### Belge bölümü

╭──

Ancak 40 yaşın olgunluğuna kolay gelinmediği aşikar; 1978 yılında Çin reform yoluna girdiğinde, önceki on yılın siyasi ve kültürel şokları henüz tam anlamıyla atlatılabilmiş değildi. Bu dönemde 18-22 Aralık 1978'de düzenlenen 11. Merkez Komite 3. Genel Kurulu, ÇKP ve Çin'in tarihinde kritik yer tutar. Toplantının gündemi, Çin'in acilen sosyalist modernleşme yoluna sokulmasıydı. Ülkenin aşırı merkezileşmiş ekonomi yönetiminde köklü bir reform öngörülüyordu. Bugün 40. yılına girilen reform ve dışa açılma (gaige kaifang) politikası işte bu toplantıda filizlendi.

3. Genel Kurul Çin toplumuna yeni bir silkinme ve canlanma öneriyordu. Toplantının sonuç bildirisinde şöyle deniyordu: "Hiçbir parti, hiçbir devlet ve hiçbir ulus, düşünceleri donuk kalırsa ve eğer her şeyi yalnızca kitaplara taparak yürütürse, ilerleyemez ve canlılığını geliştiremez. Böyle bir yolun sonu yıkımdan başka bir şey değildir." Bildiride kapsamlı ve derinlemesine gelişen bir devrim öneriliyordu.

╰──

### Veri bölümü
╭──

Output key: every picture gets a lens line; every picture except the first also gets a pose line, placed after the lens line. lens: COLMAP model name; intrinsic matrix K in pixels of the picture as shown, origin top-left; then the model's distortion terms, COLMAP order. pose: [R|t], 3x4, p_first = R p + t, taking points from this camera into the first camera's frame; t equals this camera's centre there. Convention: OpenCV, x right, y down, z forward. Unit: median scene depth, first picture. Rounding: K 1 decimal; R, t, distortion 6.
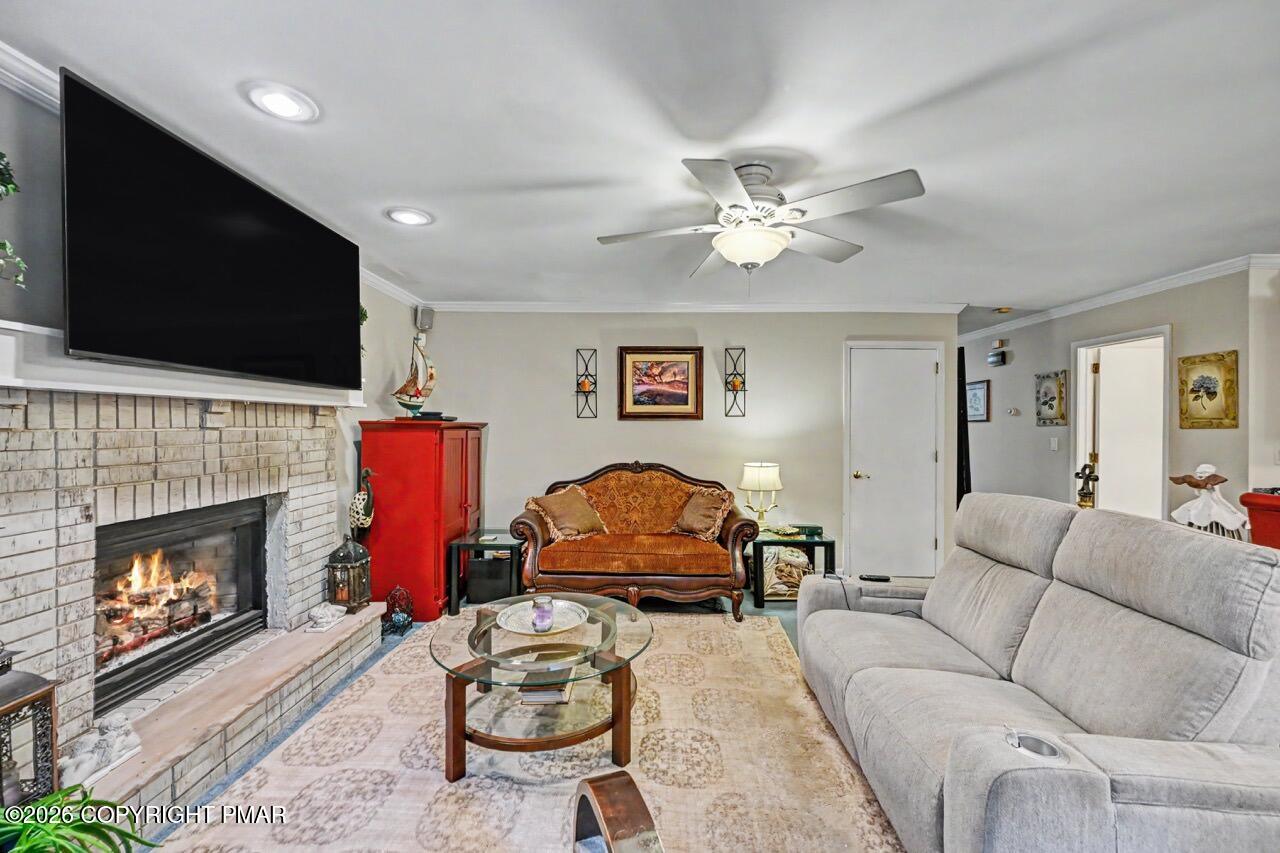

╰──

### Görev listesi
1 – Çin'in reform sürecini anlatan metne göre aşağıdaki soruları yanıtlayın.
(a) 11. Merkez Komite 3. Genel Kurulu hangi tarihlerde düzenlendi?
(b) Toplantının gündemi neydi?
(c) Sonuç bildirisine göre düşünceleri donuk kalan ve her şeyi yalnızca kitaplara taparak yürüten bir yolun sonu nedir?
2 – Çin'in reform sürecini anlatan metni son cümlesinden sonra devam ettirin.

### Beklenen sonuçlar
1 –
(a) 18-22 Aralık 1978'de.
(b) Çin'in acilen sosyalist modernleşme yoluna sokulması.
(c) Yıkım.

2 –
Bu sürecin mimarı Deng Xiaoping, reform hareketini tanıttığı konuşmasında zihinlerin özgürleştirilmesi gerektiğine vurgu yapmıştı. Deng, adım adım uygulanacak cesur tedbirlerle, dört alanda devlete, yerel yönetimlere, işletmelere ve bireylere tam bir inisiyatif verileceğini ve ekonominin merkeziyetçi yapısının değiştirileceğini belirtiyordu. Ekonomik modernleşme sağlanırken, ideolojik zemin de ihmal edilmedi. Çin toplumunun 'temel çelişkisi' yeniden tanımlandı. Sınıf mücadelesine dayalı belirsiz sloganlar ülkeyi istikrarsızlığa sokuyordu; Deng Xiaoping'e göre yeni dönemin temel çelişkisi, üretici güçlerin çok düşük bir gelişme seviyesinde bulunmasıydı ve bu durum ülkenin ihtiyaçlarını karşılayamıyordu. Bu çelişkiyi aşmak için, Marksizm'in evrensel gerçeği Çin'in somut gerçekleriyle bütünleştirilmeli ve Çin'e özgü bir sosyalizm inşa edilmeliydi.

Çin'in 'ikinci devrimi'

Çin Cumhurbaşkanı Xi jinping'in, 2018 Bo'ao Asya Forumu'nda yaptığı konuşmada, 40 yılda oluşan bu tabloyu "Çin'in ikinci devrimi" olarak nitelemesinin ardında işte bu başarı öyküsü var. Şöyle demişti Xi Jinping: "Bugün Çin halkı büyük bir gururla şunu söyleyebilir ki, Çin'in ikinci devrimi olan reform ve dışa açılma, sadece ülkeyi kapsamlı olarak değiştirmemiş, aynı zamanda tüm dünyayı büyük ölçüde etkilemiştir."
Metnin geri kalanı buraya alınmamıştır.